As of 2015, language enthusiasts attempt to start up courses for the language and culture, especially in the Twente region. They are mostly studies aimed at the elderly but still prove to be very popular. There still is no professional attempt to promote the language into the school curriculum.

Probably the largest single body of work ever produced in Dutch Low Saxon is the Dutch Low Saxon Wikipedia, begun in 2006 as a separate project from the German Low Saxon Wikipedia, which preceded it by three years.

==Dutch influence==
A lot of the dialects have been affected by the Hollandic expansion of the 17th century. All of them are lexically dependent on Dutch rather than German for neologisms. When written down, they use a Dutch-based orthography.

Several long vowel shifts happened in Veluws, Urkers, Sallaans, Stellingwarfs, Drèents and in some variants of Gronings; the change occurred as the Hollandic dialect rose in prestige during the 17th century. For example, the oe /[uː]/ changed into uu /[yː]/. Tweants, Eastern Achterhooks and some variants of Gronings and Drents, by contrast, retained their old vowels. Compare the Tweants and Sallaans equivalents: hoes : huus ("house"). In many dialects, the oe sound was preserved in some words but changed to uu in others. As a result, in Sallaans house is huus, but mouse is moes (as in Tweants).

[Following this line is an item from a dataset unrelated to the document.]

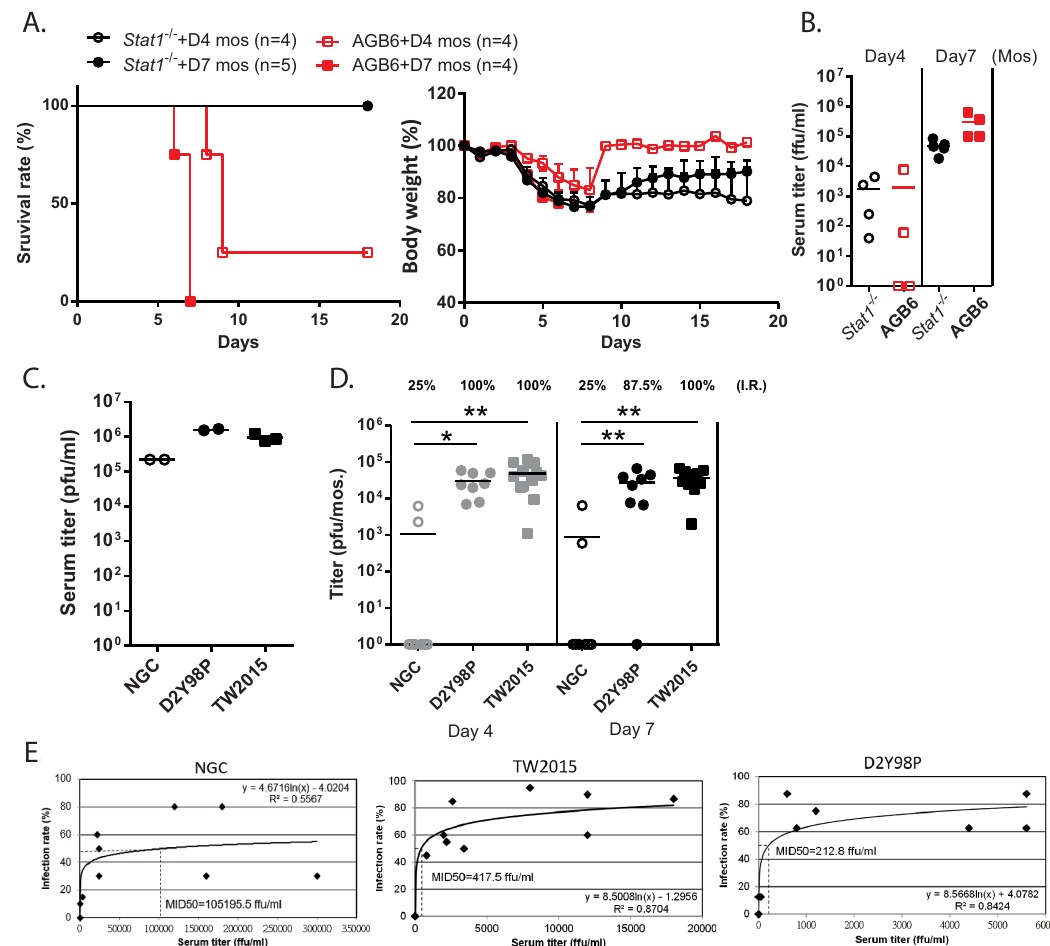
Fig 3. The TW2015 virus had high Aedes aegypti mosquito-mediated transmissibility to mice. (A-B) The TW2015-infected Aedes aegypti mosquitoes (Day 4- or 7-post-thoracic injection) took blood meals from Stat1 -/- or AGB6 mice (8–15 engorged mosquitoes/mouse). (A) Mouse survival rate and body weight were monitored daily (n = 4–5). (B) Mouse viremia as assessed by plaque assay on day 3 after mosquito (mos) exposure. (C-D) DENV2-infected AGB6 mice (iv, 2000 pfu/mouse; 3 dpi; n = 2–3) were used to feed mosquitoes, and the infection rate in the blood-engorged mosquitoes was evaluated. (C) Viral titer in mouse serum collected immediately following mosquito blood meals from the infected mice. (D) Viral titer in whole mosquito (mos) homogenate and infection rate (I.R.) were analyzed (n = 8–12) following incubation of blood-engorged mosquitoes at 28˚C for 4 or 7 days. � p < 0.05, �� p < 0.01 (E) Aedes aegypti mosquito infectious dose of 50% (MID50) of DENV strains. For more detail, see Materials and Methods. TW2015-infected mosquitoes. Mosquitoes carrying either the NGC or TW2015 viruses (10–21 mosquitoes/mouse) could transmit the viruses to AGB6 mice and cause mortality (Fig 4C). However, the TW2015-infected mice died several days earlier than the NGC-infected mice. Viremia was present in these DENV-2 infected mice at both 3 and 4 dpi (Fig 4D). These results demonstrated that both DENV-2 strains could be transmitted from intrathoracic infected mosquitoes to mice. To examine whether the viruses could be transmitted from mice back to mosquitoes, virus- free mosquitoes were allowed access to a blood meal from viremic AGB6 mice at 3 and 4 dpi. When mosquitoes were collected directly following a blood meal, only 20–40% of the engorged mosquitoes taking 3 dpi-viremic blood were DENV-positive, but 100% of the mosquitoes that fed on 4 dpi-viremic blood were DENV-positive in their midgut (Fig 4E, left panel). After 7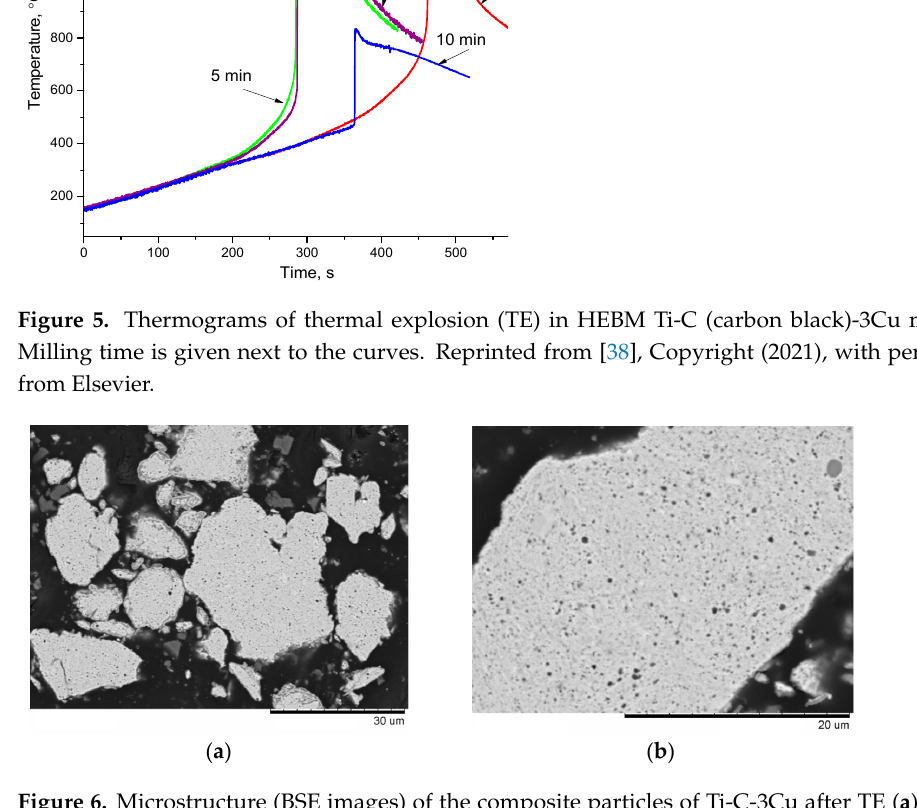
Figure 6. Microstructure (BSE images) of the composite particles of Ti-C-3Cu after TE ( a ), 10 min of HEBM ( b ), different magnifications. Reprinted from [38], Copyright (2021), with permission from Elsevier.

Dutch has lost the word doe "thou" and replaced it with jij, equivalent to English "ye", originally the second person plural. In many Low Saxon dialects in the Netherlands, the same happened. The doe : ie/ieje/ij isogloss runs close to the Dutch border, except in Groningen, where it enters the Dutch territory. In Twente, it is present in the easternmost villages of Denekamp and Oldenzaal, but its disappearance from the rest of the region is only a relatively recent development. In the Achterhoek (Gelderland), dou can be found in Winterswijk and Groenlo.